To give an example, suppose you have a DC pot of £1.03m (the current LTA) and sought to buy an index-linked annuity to provide DB-type benefits. You would be lucky to get a pension at retirement of £30,000 on the open market, and this has accounted for all of your LTA. 

By contrast, a £30,000 pension from a DB scheme would only use up £600,000 out of your LTA, leaving you another £430,000 to build up while benefiting from tax relief.

While these rules could change, better-off savers clearly need to think whether they really want to give up on the favourable tax treatment of DB rights.

Five reasons to transfer

But while DB pensions are good things to have, there will be some individuals for whom a transfer is worth looking at. So we turn now to some of the advantages that clients might want to understand and consider.

The number one reason given by advisers for recommending a transfer is flexibility.
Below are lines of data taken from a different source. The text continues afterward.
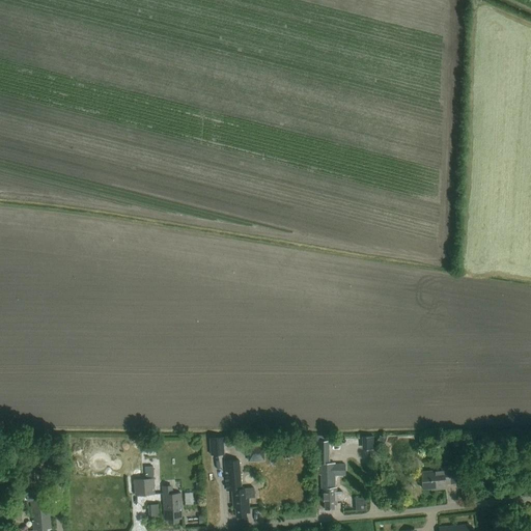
[(380,436),(378,443),(384,445),(387,438),(380,436)]
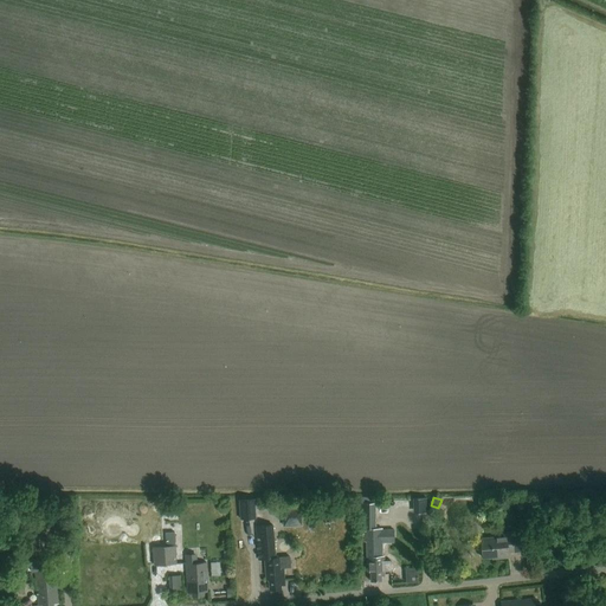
[(256,519),(255,500),(239,500),(240,520),(256,519)]
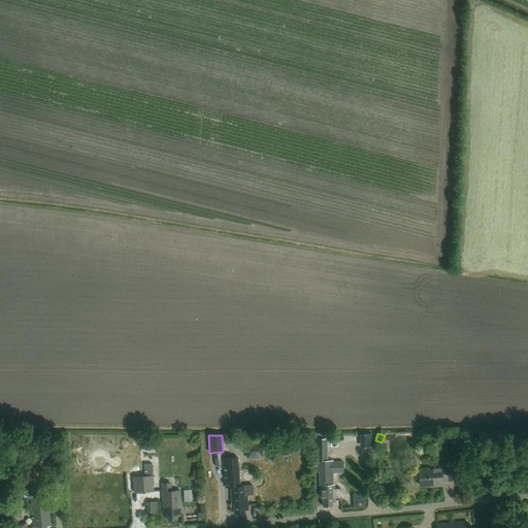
[(156,437),(143,438),(143,447),(157,446),(156,437)]
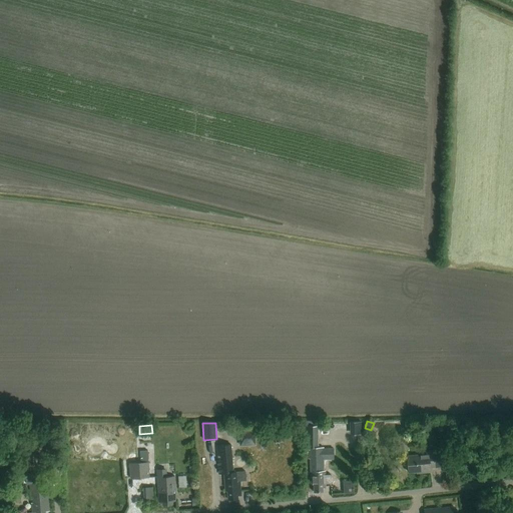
[(318,447),(318,426),(307,426),(307,447),(318,447)]
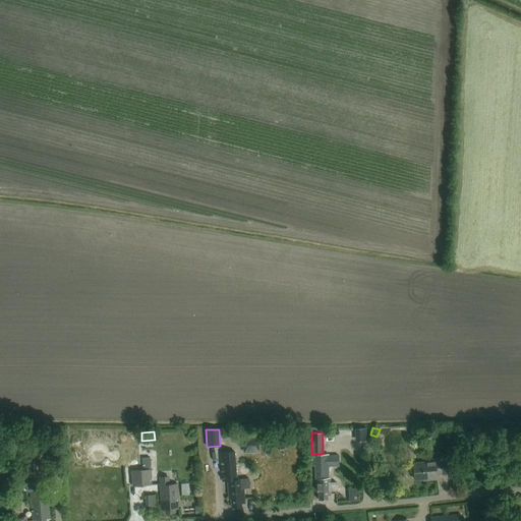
[(257,437),(243,438),(244,446),(258,446),(257,437)]
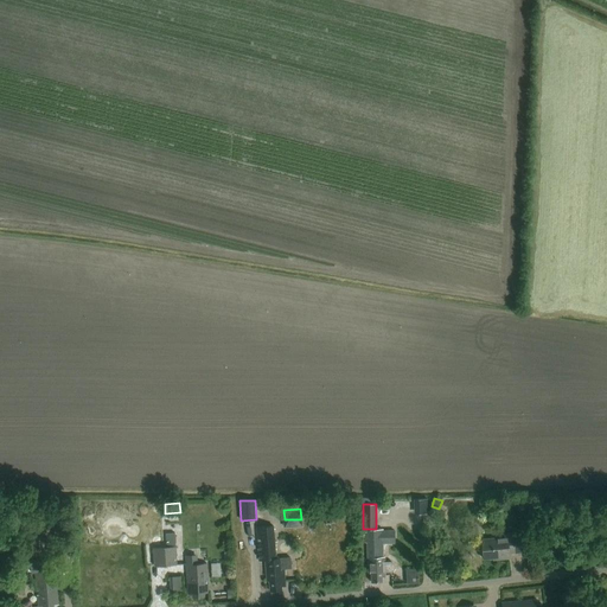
[(68,525),(53,526),(56,538),(69,536),(68,525)]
While there is some flexibility within DB schemes – probably more than many members realise – having a pot that can be accessed flexibly gives members much more choice, including about when to retire. 

For example, if a client has a state pension and a decent DB pension due to cut in at 65, but wants to retire early, transferring a second DB pension might unlock this option. 

The second DB pension could generate a DC pot, which could be run down relatively quickly – say, over a five-year period – providing enough to live on until the main retirement income cuts in. This seems to have been a popular use of the new pension freedoms and gives people more options about the timing of their retirement.